For four years, two lines of buggy code stayed in Zcash’s Orchard shielded pool that was live and potentially exploitable. A security researcher named Taylor Hornby noticed the vulnerability on May 29th, and with the help of a custom audit framework combined with the latest released Claude Opus 4.8, he right away realized the risk that a malicious individual would have been able to endlessly mint illegitimate ZEC within the shielded pool. What this will do is that it will not be leaving any on-chain trace: no signature, no record, and no ability to confirm the fact that the minting had already occurred.
Shielded Labs stated that this vulnerability existed since the activation of Orchard in May 2022 until the emergency fix that occurred on June 1st, 2026. As they put it, given the privacy properties of Orchard, there is not and there will never be a cryptography-based way to check if such a leak has occurred.
The statement mentioned is more of a structural admission, and we can’t ignore that wording, as it’s not a legal disclaimer.

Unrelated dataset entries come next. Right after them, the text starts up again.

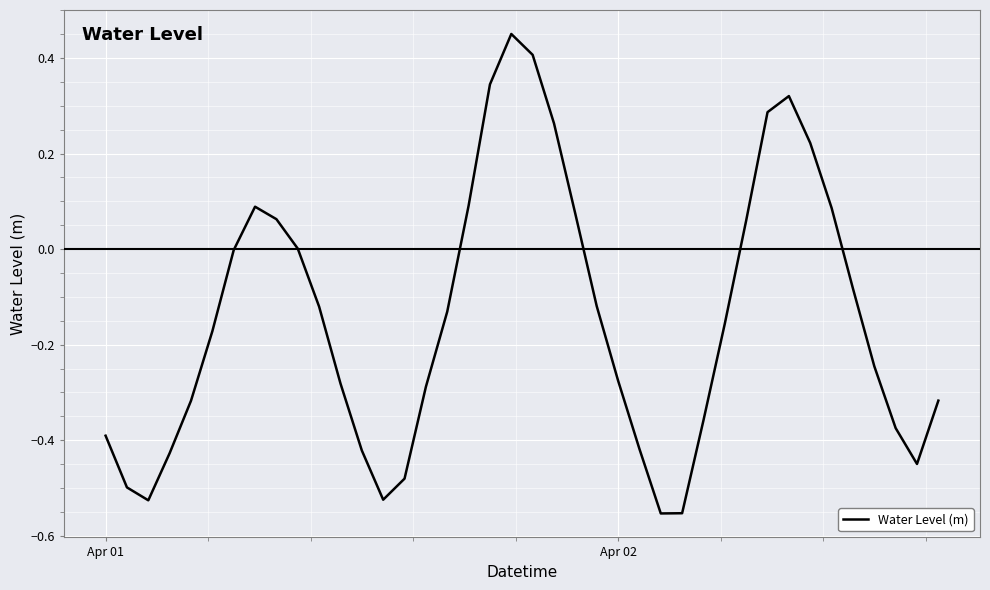

Does the chart have visible grid lines?

Yes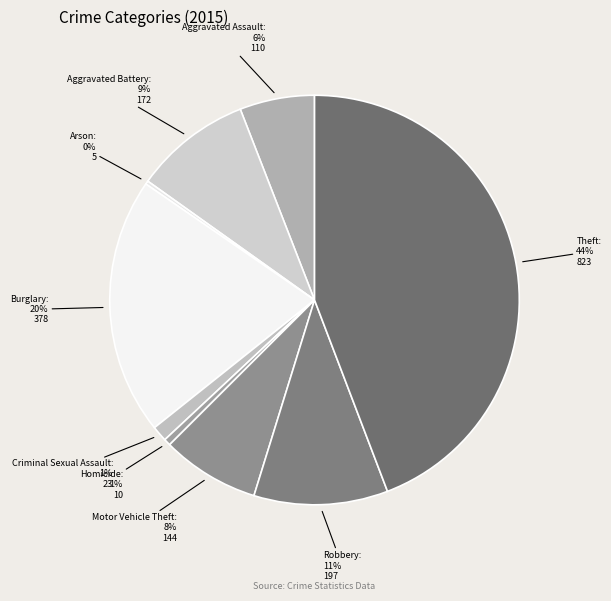

How many segments does this pie chart have?

9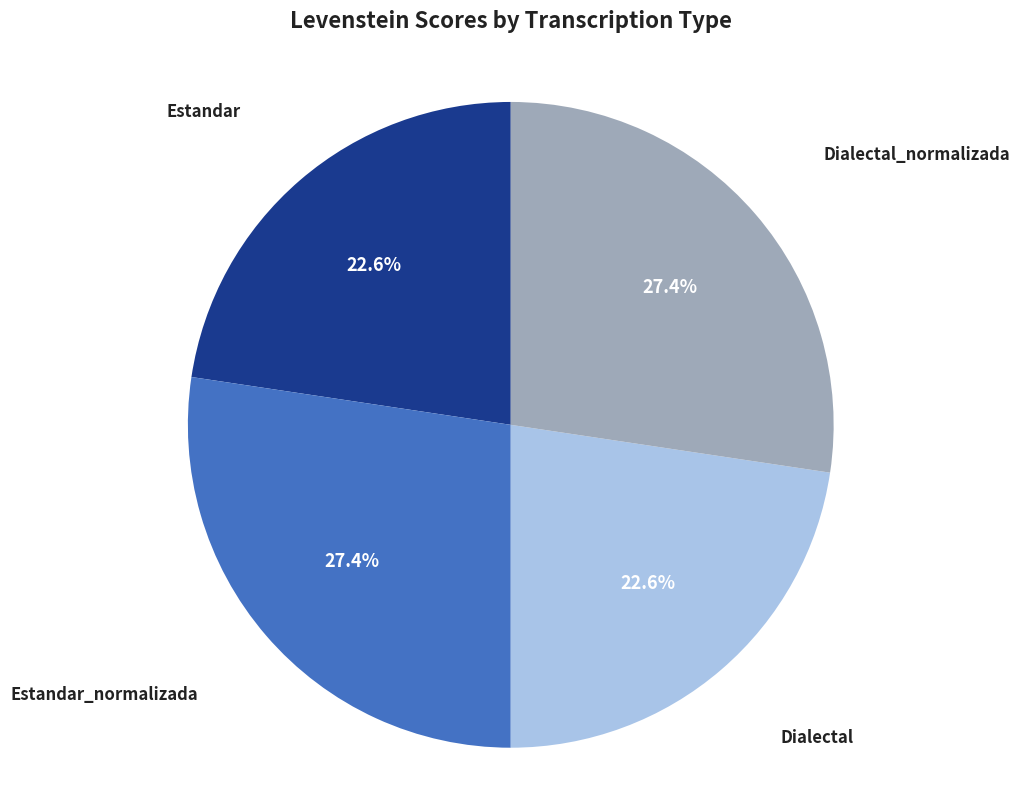

Is there any slice that represents more than half of the pie?

No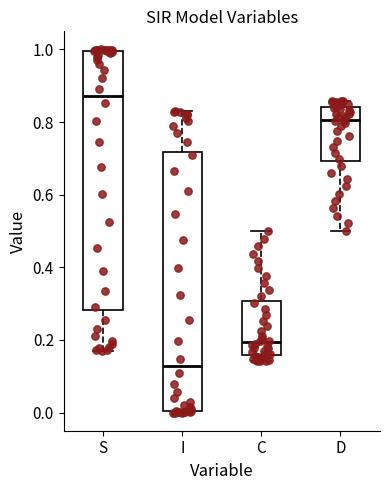

Reading left to right, transcribe this box plot: for each box, give where its median line is, the range the box spans, and where its two whiskers end, as read against the y-axis. The values are not printed on the chart, so give them approximately, as read against the axis.

S: median 0.88, box 0.28 to 1.00, whiskers 0.16 to 1.00
I: median 0.12, box 0.00 to 0.72, whiskers 0.00 to 0.84
C: median 0.20, box 0.16 to 0.30, whiskers 0.14 to 0.50
D: median 0.80, box 0.70 to 0.84, whiskers 0.50 to 0.86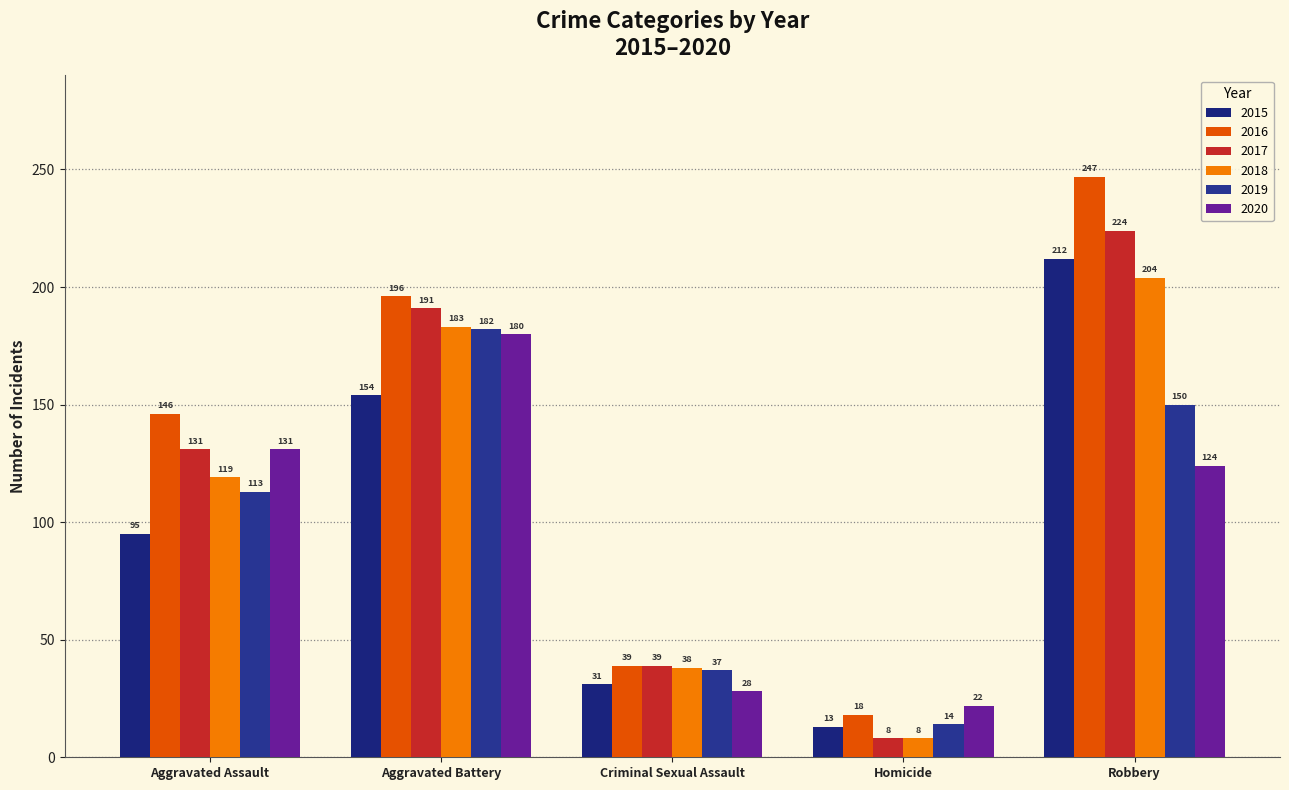

Reading right to left, transcribe all the data shown in this chart.

2015: 212	13	31	154	95
2016: 247	18	39	196	146
2017: 224	8	39	191	131
2018: 204	8	38	183	119
2019: 150	14	37	182	113
2020: 124	22	28	180	131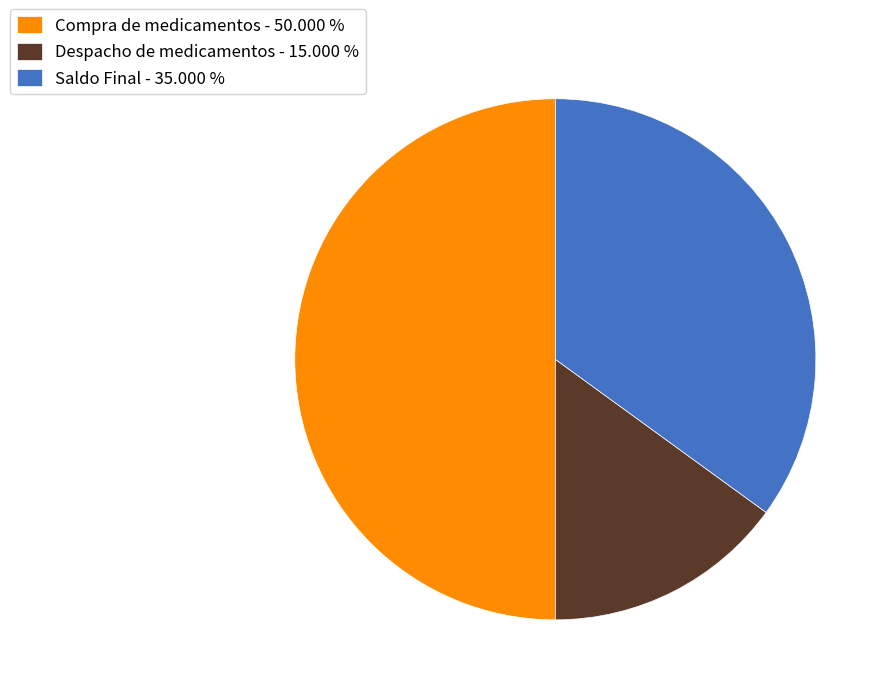

Rank the categories by value from highest to lowest.

Compra de medicamentos, Saldo Final, Despacho de medicamentos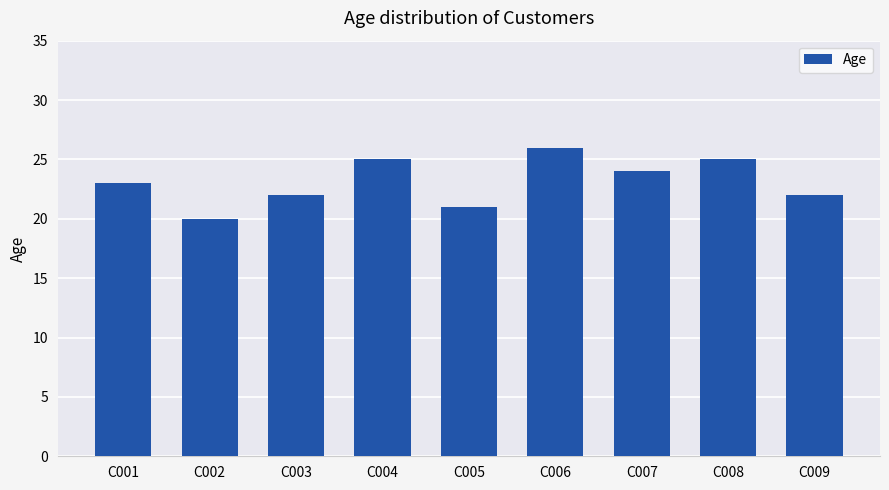

Which category has the lowest value across all series?

C002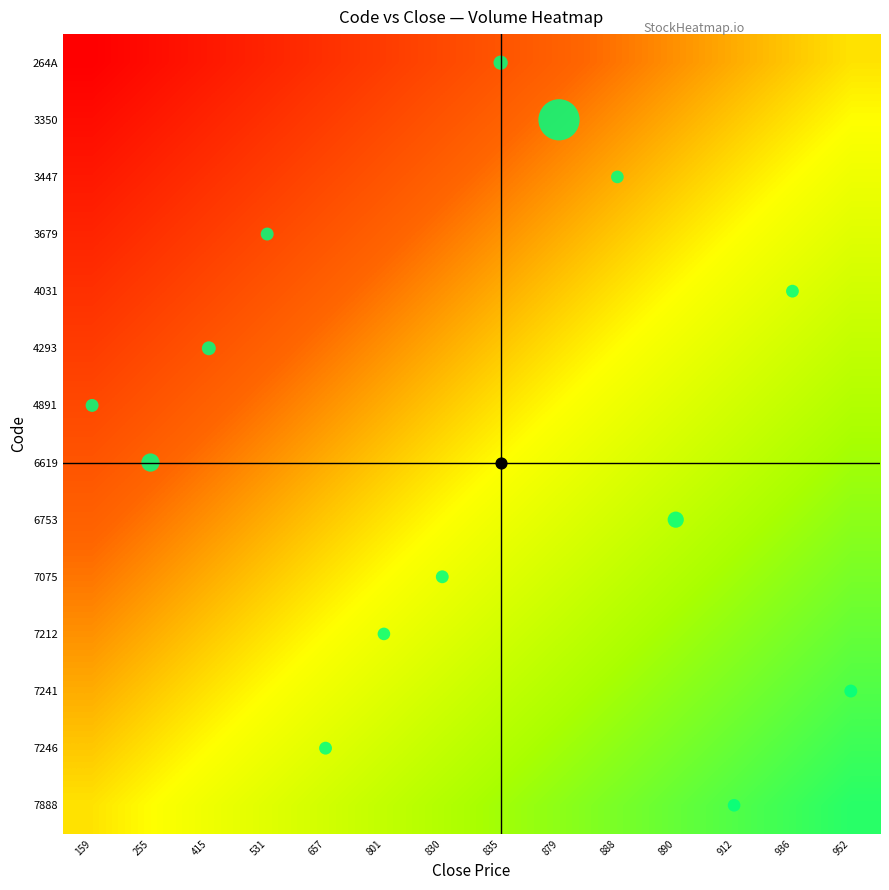

Which has a higher value, 912 or 801?

912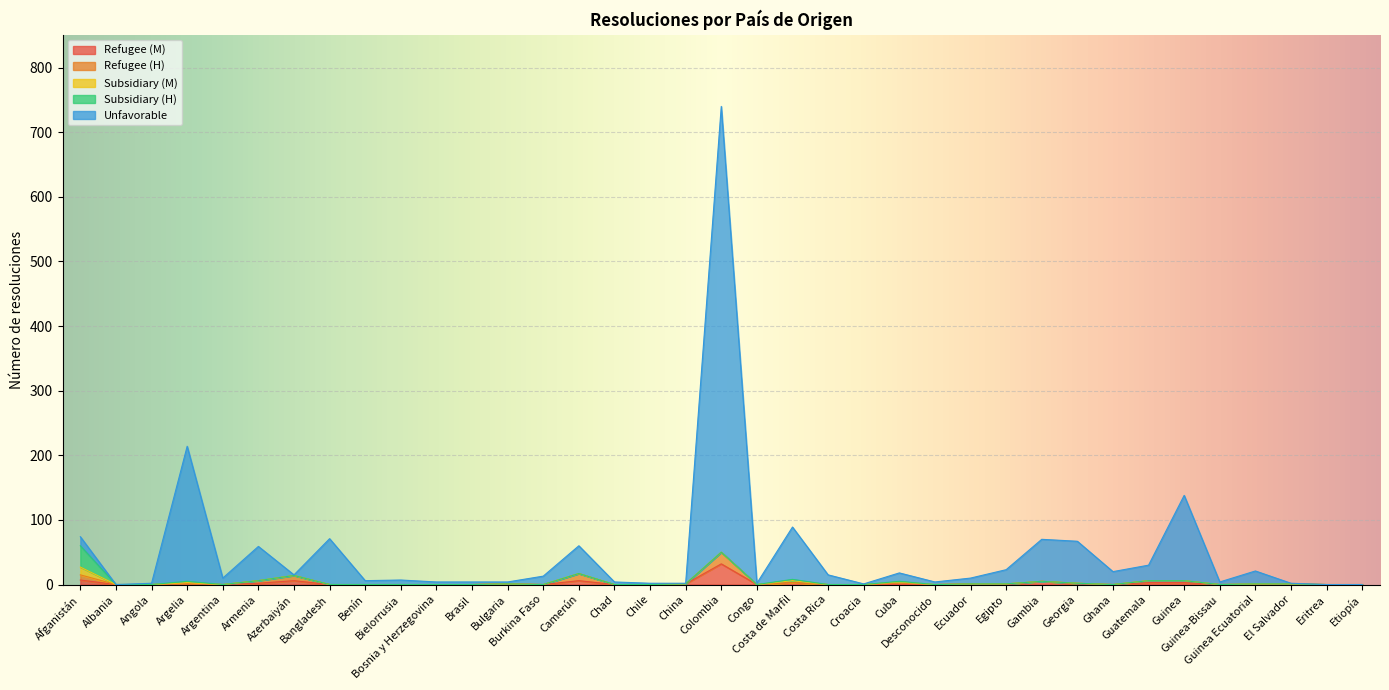

Which category has the lowest value across all series?

Albania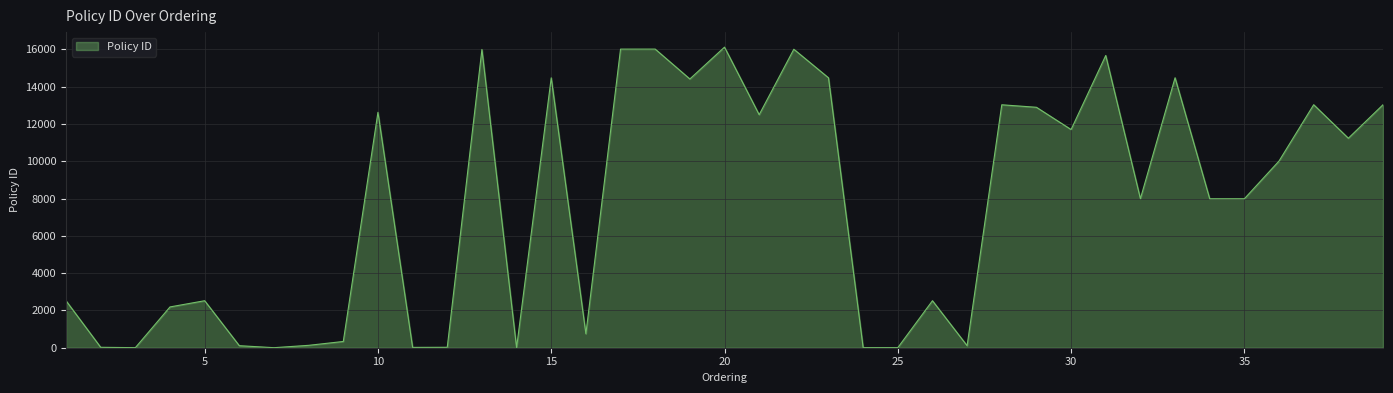

What is the difference between the maximum and minimum values?

16121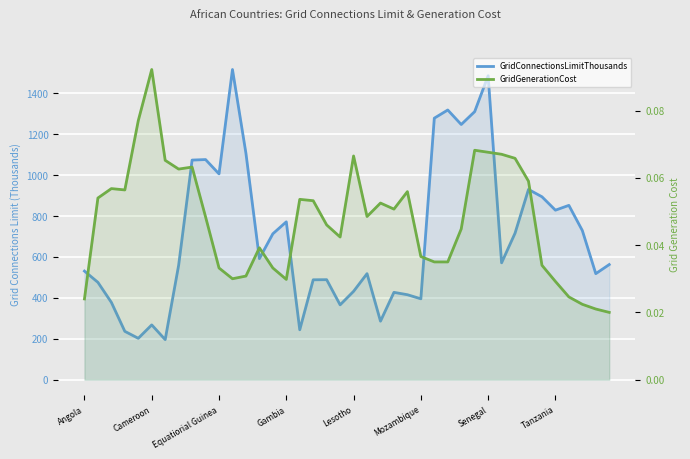

Reading right to left, extract all data points from this chart.

GridConnectionsLimitThousands: 563.0	518.5	729.5	852.5	829.0	894.5	930.5	716.5	571.5	1486.5	1311.0	1248.0	1319.0	1279.0	395.5	415.5	427.0	286.0	518.5	432.0	366.0	489.0	488.5	244.0	772.0	713.5	592.0	1107.5	1517.0	1006.5	1076.5	1074.0	559.9	195.8	267.9	202.3	236.3	378.0	476.0	531.0
GridGenerationCost: 0.0	0.0	0.0	0.0	0.0	0.0	0.1	0.1	0.1	0.1	0.1	0.0	0.0	0.0	0.0	0.1	0.1	0.1	0.0	0.1	0.0	0.0	0.1	0.1	0.0	0.0	0.0	0.0	0.0	0.0	0.0	0.1	0.1	0.1	0.1	0.1	0.1	0.1	0.1	0.0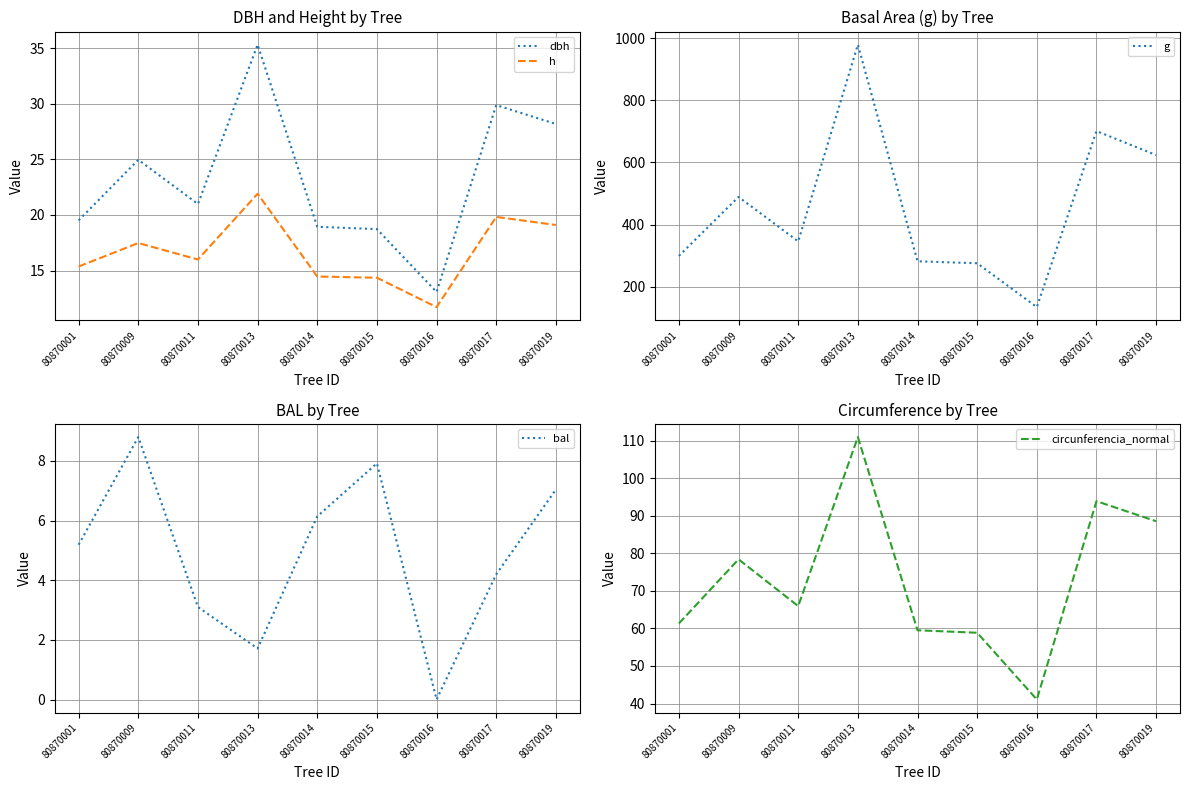

True or false: g has more than 0 interior local peaks.

True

The bug can be put under the category of the most frequent vulnerabilities present in production ZK systems, as pointed out by Joe Andrews at Aztec Labs: an under-constrained elliptic curve check within the Halo 2 proving circuit. Any system in which reliability is more on an opaque mathematical proof in comparison to the clearly maintained ledger accounting is vulnerable to this.
The most important reason the Zcash case is particularly problematic is that the privacy mechanism doesn’t simply hide the transaction thing; additionally, it covers up the vulnerability itself. Following this, the network cannot distinguish a real shielded transaction from a false one if the proof complies with the circuit checks.
The ironwood update
On Saturday, June 6, Shielded Labs, the Zcash Foundation, and ZODL together put forward the “Ironwood” update, which is an implementation plan that will focus on encouraging the current ecosystem’s existing users to enter a new privacy pool implemented based on the fixed circuit and make further coin production in the existing Orchard pool forever impossible. Once the funds move out of Orchard, counterfeit ZEC will be stranded and destroyed. This proposal is the first mechanism that Zcash has produced that can possibly help in resolving the problem of “did exploitation occur?”
Monero’s architecture
In contrast, Monero doesn’t operate with a vulnerable circuit that can stealthily falsify the supply due to the fact it uses ring signatures, stealth addresses, and RingCT. To make it simpler, there is no centralized circuit that, if gets into any kind of failure, will invisibly fail. In comparison to Zcash’s loss of stronger anonymity in the face of certain forms of sophisticated chain analysis (FCMP++ is one effort that was focused on reducing the chance of those events by widening the anonymity sets). Each of these networks contains a different type of failure.
Why Monero matters more going forward
Vikrant Sharma, Co-founder of Cake Labs mentioned to The Coin Headlines that
“Independent audits of privacy protocols are a good thing. Monero has been battle-tested for more than a decade, but serious scrutiny, including AI-assisted review, makes the whole ecosystem stronger. The Zcash bug is a reminder that privacy coins should compete on security, transparency, and resilience, not marketing claims. At Cake Wallet, we welcome responsible disclosure and more eyes on Monero.”
The technical side

If we look at the technical side of ZEC, the chart shows market sentiment to be divergent between both coins. ZEC continues to come under pressure with the critical moving averages above the current trading price and momentum continuing to move lower with the bears aiming for support around the $420 region.
XMR has continued to show a bearish technical posture but if we consider the momentum, it continues to fall at a less drastic rate with short-term periods of oversold signals being approached.
This, however, acts as a bigger threat than price for Zcash. In the case of the weakness for Monero, it has mainly been through a lack of liquidity and exchange access; Zcash is dealing with a confidence shock post-Orchard. The effectiveness of Ironwood may well still depend on whether or not it can reassure users and avoid shielded activity from shrinking to the point where it harms the privacy network of the ecosystem.